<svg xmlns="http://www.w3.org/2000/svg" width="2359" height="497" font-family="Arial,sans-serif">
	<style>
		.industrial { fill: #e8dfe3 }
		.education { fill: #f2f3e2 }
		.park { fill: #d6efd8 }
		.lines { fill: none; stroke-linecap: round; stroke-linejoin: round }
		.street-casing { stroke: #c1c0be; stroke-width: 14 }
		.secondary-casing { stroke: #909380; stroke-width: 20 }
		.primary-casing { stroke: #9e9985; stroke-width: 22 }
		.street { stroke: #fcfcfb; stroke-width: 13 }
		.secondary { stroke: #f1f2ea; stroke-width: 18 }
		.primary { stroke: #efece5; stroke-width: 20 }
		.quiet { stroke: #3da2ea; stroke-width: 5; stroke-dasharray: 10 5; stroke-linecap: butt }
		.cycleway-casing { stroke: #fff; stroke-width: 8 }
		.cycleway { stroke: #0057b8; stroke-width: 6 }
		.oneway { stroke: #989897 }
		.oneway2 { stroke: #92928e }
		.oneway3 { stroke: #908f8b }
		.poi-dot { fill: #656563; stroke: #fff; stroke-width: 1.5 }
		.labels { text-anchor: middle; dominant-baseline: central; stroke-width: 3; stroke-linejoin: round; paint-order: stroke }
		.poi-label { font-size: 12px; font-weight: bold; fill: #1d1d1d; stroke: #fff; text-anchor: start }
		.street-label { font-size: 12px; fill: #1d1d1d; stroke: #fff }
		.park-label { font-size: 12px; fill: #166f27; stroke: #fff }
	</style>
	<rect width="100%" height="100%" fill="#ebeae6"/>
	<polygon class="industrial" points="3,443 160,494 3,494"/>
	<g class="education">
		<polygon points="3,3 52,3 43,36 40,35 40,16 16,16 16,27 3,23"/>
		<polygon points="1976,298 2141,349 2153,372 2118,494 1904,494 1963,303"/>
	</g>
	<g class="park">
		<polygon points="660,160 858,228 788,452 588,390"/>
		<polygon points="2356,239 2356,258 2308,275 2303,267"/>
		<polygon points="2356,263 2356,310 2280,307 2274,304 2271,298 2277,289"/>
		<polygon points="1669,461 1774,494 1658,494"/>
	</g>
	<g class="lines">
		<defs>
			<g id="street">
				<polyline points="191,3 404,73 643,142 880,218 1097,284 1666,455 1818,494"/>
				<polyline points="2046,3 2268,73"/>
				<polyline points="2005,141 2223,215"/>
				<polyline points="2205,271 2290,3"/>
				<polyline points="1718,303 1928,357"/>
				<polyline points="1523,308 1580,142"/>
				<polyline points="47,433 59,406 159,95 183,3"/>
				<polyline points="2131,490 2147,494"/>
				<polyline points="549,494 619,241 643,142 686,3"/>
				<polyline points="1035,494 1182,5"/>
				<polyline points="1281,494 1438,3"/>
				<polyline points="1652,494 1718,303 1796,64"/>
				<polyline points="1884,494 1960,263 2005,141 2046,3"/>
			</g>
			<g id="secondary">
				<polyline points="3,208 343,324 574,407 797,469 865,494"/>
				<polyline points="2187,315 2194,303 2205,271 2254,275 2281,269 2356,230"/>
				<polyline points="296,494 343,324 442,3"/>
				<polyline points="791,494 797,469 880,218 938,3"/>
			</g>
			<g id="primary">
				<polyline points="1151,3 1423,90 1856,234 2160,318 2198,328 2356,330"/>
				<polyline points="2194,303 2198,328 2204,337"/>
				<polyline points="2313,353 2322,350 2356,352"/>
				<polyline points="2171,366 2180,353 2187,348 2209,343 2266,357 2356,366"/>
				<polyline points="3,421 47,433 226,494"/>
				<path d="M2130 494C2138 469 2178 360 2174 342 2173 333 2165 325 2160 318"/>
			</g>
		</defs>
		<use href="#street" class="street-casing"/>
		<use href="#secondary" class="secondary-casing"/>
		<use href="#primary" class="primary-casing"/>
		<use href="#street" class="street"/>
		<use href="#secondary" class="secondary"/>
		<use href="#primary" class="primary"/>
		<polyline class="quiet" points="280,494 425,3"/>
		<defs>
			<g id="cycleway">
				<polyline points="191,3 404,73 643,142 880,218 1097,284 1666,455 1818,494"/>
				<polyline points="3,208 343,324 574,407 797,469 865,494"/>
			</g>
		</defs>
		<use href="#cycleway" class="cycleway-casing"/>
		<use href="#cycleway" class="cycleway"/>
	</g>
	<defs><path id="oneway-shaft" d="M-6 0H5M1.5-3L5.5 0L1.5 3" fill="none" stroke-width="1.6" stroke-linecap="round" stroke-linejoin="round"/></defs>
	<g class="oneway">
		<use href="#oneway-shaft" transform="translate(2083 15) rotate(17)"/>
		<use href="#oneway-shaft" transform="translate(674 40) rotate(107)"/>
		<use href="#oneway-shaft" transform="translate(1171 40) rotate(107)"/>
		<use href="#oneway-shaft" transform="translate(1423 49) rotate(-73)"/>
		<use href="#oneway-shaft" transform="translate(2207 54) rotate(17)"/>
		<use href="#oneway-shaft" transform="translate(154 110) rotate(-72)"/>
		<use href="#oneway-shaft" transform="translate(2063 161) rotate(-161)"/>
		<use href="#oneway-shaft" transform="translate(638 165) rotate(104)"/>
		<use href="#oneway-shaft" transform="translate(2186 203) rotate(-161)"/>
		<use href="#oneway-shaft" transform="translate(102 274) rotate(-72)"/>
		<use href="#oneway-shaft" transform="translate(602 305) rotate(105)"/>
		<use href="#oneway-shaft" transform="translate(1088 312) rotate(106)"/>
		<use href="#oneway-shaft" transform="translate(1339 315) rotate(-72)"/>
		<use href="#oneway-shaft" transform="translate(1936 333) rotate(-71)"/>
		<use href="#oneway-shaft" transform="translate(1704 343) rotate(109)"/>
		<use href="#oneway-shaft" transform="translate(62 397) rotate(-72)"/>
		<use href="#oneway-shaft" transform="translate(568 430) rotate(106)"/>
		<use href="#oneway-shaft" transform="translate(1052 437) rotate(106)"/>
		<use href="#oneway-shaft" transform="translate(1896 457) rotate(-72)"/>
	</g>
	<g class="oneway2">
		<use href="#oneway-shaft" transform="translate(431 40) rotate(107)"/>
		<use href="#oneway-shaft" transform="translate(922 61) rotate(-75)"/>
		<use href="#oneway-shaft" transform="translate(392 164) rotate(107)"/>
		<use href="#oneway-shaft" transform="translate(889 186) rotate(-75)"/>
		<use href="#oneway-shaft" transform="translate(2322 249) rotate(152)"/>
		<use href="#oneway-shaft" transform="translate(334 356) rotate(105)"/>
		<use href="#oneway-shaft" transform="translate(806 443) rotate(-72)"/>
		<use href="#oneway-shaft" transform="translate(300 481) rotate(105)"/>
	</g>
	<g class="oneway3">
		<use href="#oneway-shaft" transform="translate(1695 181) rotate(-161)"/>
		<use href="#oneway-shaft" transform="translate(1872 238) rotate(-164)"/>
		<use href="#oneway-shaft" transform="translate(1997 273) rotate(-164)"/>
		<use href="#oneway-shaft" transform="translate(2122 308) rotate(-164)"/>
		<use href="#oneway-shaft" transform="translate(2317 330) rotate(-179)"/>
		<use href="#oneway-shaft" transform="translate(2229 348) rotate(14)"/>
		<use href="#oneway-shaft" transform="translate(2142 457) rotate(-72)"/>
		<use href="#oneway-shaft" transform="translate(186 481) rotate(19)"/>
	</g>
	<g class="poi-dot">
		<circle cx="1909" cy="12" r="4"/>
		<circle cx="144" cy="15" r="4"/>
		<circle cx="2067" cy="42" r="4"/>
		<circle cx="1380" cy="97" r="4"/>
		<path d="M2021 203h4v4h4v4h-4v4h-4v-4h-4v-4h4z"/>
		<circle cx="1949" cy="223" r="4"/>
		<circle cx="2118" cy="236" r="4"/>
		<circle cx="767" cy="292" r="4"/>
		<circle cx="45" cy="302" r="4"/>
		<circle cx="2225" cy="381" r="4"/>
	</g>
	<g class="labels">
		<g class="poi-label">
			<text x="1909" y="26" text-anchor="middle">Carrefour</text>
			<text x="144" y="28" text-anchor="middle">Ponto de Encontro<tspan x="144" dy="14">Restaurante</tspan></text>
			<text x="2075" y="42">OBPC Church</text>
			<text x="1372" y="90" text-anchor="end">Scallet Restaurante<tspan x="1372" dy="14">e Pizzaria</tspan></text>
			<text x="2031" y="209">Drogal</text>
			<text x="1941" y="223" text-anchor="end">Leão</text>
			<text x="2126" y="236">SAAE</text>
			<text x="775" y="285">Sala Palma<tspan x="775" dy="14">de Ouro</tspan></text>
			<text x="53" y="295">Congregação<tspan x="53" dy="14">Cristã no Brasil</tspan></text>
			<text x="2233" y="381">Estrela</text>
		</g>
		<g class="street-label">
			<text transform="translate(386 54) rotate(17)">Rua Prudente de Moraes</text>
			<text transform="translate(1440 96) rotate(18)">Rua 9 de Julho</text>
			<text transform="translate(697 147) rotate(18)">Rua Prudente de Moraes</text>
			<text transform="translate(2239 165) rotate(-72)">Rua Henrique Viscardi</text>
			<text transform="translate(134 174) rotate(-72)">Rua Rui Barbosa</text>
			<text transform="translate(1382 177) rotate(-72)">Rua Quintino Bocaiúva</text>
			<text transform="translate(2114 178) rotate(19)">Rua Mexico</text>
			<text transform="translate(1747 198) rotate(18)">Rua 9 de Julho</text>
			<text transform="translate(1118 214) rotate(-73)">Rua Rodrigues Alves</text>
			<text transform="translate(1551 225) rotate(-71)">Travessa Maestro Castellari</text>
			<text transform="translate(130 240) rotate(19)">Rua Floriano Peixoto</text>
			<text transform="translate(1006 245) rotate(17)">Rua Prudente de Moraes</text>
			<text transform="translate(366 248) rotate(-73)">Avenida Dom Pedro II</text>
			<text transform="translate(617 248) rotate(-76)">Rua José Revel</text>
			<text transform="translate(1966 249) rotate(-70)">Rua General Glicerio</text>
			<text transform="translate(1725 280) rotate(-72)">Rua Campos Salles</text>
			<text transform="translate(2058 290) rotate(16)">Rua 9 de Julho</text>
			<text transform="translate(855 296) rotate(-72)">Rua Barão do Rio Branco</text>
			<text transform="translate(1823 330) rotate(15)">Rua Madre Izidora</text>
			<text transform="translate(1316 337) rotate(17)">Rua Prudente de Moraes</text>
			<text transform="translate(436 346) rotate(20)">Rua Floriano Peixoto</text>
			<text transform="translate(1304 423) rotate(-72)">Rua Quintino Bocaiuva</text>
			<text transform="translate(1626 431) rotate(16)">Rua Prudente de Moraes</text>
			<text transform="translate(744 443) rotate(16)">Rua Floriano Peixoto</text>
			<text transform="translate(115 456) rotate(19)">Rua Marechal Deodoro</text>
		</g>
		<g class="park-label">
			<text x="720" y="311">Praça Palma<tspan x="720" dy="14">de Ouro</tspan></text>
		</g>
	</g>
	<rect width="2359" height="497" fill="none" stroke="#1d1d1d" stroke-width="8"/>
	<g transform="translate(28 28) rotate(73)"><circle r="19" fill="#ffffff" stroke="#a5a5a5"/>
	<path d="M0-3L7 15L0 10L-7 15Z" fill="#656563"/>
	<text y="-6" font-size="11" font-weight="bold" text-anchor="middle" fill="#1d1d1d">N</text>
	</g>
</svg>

= = = = =

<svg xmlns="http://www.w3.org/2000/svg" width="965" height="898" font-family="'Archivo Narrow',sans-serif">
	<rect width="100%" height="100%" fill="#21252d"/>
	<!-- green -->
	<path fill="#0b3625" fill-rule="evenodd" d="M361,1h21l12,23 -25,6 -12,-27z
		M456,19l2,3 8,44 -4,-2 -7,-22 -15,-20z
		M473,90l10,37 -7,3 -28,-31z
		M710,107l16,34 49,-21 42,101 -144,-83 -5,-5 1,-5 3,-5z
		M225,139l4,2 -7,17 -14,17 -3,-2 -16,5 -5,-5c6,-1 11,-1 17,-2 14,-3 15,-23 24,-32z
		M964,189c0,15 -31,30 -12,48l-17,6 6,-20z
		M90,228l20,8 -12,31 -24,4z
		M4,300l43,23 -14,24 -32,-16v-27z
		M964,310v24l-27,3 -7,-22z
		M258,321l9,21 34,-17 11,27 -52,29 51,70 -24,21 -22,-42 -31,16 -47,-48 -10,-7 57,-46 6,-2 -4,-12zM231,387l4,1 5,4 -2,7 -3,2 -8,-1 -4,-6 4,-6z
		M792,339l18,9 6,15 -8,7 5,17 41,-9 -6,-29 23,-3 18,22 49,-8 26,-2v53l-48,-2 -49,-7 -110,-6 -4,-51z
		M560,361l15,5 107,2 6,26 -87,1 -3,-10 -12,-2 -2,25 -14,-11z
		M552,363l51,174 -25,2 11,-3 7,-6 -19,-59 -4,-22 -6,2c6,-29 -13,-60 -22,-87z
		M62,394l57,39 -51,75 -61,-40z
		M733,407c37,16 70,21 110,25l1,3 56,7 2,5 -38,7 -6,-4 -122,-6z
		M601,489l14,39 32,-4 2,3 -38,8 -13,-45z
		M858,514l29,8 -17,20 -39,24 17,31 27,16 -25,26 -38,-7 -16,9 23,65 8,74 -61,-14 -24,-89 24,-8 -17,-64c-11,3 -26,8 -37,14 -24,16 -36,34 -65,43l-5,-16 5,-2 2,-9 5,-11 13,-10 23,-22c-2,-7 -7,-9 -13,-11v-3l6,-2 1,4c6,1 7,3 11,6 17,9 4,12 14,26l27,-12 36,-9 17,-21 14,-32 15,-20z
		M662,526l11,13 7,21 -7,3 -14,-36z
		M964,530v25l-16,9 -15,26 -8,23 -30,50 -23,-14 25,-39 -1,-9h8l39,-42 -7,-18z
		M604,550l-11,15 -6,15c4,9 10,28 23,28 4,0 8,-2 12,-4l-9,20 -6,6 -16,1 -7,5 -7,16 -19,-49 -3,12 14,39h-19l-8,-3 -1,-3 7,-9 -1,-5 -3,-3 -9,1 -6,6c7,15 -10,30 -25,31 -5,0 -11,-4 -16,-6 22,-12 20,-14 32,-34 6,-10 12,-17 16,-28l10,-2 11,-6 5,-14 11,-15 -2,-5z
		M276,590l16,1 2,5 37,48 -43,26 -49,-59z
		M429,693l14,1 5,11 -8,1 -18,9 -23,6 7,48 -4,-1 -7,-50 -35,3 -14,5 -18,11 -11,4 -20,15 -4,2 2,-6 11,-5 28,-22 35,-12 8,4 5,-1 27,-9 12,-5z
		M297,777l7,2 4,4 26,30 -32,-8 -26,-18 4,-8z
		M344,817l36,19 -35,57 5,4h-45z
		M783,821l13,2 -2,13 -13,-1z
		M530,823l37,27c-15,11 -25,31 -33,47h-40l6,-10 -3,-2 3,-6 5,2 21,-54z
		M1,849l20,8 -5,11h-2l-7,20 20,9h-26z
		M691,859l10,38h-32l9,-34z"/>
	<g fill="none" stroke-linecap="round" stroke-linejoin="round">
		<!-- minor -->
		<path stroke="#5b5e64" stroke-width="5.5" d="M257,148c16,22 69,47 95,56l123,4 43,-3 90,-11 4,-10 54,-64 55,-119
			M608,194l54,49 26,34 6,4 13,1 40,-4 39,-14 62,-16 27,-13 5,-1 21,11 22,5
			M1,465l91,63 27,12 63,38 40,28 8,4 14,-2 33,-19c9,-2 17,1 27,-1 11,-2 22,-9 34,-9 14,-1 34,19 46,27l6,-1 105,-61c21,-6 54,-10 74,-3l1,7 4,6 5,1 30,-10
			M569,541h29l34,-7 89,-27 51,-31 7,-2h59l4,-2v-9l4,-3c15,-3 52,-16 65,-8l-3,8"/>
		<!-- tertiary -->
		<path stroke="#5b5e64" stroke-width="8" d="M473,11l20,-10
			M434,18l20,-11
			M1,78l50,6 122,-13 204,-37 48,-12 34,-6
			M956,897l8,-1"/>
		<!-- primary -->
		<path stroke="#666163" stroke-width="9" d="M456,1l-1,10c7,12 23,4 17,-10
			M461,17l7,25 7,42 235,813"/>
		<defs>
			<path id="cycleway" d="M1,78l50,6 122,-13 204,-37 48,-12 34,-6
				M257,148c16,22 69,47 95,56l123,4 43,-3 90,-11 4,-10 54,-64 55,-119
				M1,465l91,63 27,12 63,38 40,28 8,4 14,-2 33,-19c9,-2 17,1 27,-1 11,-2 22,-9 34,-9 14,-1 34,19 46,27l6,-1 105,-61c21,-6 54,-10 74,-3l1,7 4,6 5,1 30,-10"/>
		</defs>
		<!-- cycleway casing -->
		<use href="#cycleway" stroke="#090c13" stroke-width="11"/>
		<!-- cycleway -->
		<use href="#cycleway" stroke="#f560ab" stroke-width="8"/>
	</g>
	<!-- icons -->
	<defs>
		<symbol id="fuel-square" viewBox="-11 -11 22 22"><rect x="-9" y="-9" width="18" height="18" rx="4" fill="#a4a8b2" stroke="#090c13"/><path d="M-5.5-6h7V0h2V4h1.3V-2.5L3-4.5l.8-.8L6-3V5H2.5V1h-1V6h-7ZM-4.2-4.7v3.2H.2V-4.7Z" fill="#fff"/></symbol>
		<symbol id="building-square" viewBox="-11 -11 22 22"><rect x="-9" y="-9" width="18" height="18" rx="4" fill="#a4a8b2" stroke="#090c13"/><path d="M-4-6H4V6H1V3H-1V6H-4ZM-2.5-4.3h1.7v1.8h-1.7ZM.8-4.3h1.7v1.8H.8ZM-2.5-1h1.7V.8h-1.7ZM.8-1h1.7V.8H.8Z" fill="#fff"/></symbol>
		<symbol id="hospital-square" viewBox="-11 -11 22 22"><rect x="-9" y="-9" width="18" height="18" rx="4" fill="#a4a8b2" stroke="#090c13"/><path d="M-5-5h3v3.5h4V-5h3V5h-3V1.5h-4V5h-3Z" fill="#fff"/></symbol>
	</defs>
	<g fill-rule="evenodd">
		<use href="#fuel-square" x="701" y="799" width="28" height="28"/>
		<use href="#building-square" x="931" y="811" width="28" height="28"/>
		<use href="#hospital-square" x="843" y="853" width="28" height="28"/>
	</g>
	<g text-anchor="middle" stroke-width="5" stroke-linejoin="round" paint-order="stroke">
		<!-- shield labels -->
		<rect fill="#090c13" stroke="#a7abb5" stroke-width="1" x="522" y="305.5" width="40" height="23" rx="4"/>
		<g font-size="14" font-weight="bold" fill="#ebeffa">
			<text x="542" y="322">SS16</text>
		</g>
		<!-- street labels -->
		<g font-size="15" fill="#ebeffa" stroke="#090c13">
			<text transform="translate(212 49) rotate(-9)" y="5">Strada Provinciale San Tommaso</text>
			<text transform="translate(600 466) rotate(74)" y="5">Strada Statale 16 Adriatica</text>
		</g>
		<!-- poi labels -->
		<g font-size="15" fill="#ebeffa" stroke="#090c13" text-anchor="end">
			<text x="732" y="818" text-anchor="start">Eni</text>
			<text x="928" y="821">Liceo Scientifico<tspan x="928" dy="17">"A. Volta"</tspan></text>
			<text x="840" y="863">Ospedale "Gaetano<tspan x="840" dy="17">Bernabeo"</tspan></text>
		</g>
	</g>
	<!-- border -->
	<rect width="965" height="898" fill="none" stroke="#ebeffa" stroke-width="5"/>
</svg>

= = = = =

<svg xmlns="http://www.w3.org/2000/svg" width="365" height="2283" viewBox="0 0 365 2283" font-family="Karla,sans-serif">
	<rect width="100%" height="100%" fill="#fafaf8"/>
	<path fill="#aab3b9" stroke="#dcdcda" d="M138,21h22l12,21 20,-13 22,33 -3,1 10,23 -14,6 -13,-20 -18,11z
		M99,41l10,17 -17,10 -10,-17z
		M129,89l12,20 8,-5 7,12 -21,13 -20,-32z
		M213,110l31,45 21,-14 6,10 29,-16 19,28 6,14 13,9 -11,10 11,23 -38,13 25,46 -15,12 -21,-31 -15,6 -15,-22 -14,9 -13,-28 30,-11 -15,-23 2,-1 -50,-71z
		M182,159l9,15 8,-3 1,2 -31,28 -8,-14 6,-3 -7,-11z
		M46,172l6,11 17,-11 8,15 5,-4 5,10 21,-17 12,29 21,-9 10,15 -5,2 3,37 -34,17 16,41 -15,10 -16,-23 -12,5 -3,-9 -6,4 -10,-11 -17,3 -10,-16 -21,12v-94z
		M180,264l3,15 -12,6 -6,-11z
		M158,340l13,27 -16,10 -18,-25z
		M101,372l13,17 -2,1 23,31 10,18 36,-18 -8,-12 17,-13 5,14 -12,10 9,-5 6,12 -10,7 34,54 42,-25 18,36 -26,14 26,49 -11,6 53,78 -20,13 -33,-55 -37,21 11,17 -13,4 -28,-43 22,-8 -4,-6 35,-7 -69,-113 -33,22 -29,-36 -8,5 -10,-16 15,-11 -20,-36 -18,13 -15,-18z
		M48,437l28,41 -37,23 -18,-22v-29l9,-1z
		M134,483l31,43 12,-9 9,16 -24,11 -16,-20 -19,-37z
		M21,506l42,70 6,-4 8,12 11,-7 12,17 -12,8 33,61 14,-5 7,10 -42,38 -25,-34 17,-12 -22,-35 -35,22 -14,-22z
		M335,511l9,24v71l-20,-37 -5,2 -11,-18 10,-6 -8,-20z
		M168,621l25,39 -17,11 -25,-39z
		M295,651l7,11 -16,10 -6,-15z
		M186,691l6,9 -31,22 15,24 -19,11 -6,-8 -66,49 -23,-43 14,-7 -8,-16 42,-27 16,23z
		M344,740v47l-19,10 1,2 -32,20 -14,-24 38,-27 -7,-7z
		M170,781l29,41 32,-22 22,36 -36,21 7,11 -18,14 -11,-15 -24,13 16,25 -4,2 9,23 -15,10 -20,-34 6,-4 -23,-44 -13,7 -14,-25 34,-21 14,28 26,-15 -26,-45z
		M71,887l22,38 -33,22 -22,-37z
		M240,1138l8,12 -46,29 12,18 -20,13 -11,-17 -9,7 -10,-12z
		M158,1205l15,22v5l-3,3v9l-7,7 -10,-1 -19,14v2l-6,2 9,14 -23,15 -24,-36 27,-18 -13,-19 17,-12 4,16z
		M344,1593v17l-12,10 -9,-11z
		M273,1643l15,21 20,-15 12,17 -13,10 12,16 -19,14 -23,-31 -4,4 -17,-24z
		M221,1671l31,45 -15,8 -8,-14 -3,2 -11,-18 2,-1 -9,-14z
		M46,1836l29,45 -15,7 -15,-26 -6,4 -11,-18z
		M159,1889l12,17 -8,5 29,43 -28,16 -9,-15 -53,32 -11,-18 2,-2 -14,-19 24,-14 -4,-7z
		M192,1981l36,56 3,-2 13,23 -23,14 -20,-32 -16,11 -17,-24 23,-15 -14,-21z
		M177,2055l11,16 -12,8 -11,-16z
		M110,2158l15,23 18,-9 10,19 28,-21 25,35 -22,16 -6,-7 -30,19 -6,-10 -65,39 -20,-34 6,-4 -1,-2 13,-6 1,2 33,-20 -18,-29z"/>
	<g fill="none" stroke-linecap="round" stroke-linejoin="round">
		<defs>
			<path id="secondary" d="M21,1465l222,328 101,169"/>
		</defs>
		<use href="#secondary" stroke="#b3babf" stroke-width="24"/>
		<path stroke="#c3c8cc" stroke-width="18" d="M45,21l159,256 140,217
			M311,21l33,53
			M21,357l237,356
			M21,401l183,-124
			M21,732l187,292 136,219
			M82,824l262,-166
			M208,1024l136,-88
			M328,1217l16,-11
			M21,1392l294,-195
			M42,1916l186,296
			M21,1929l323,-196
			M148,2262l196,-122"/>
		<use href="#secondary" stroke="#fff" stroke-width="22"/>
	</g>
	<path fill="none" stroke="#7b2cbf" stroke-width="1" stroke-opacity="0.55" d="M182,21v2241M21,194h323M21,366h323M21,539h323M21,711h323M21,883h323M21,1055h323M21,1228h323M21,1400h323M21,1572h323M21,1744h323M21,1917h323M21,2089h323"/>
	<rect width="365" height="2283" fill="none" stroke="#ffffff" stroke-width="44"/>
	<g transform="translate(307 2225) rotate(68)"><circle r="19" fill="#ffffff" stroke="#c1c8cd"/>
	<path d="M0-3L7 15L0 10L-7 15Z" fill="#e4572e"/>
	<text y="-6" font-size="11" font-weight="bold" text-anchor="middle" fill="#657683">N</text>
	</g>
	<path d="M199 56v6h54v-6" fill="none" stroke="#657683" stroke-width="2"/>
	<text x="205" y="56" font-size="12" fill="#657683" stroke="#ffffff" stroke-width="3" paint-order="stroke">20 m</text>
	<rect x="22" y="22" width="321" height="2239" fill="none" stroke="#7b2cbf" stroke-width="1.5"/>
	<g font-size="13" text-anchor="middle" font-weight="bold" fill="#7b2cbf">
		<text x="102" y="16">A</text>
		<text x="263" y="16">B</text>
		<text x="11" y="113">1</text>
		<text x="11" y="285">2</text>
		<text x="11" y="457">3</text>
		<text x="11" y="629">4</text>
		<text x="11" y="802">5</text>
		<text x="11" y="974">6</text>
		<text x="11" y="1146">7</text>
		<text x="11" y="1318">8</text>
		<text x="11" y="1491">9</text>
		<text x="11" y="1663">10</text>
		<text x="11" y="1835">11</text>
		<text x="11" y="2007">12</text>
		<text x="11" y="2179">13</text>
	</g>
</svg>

= = = = =

All lines of the listing that contain the word "evenodd" should be copied out.

	<path fill="#0b3625" fill-rule="evenodd" d="M361,1h21l12,23 -25,6 -12,-27z
	<g fill-rule="evenodd">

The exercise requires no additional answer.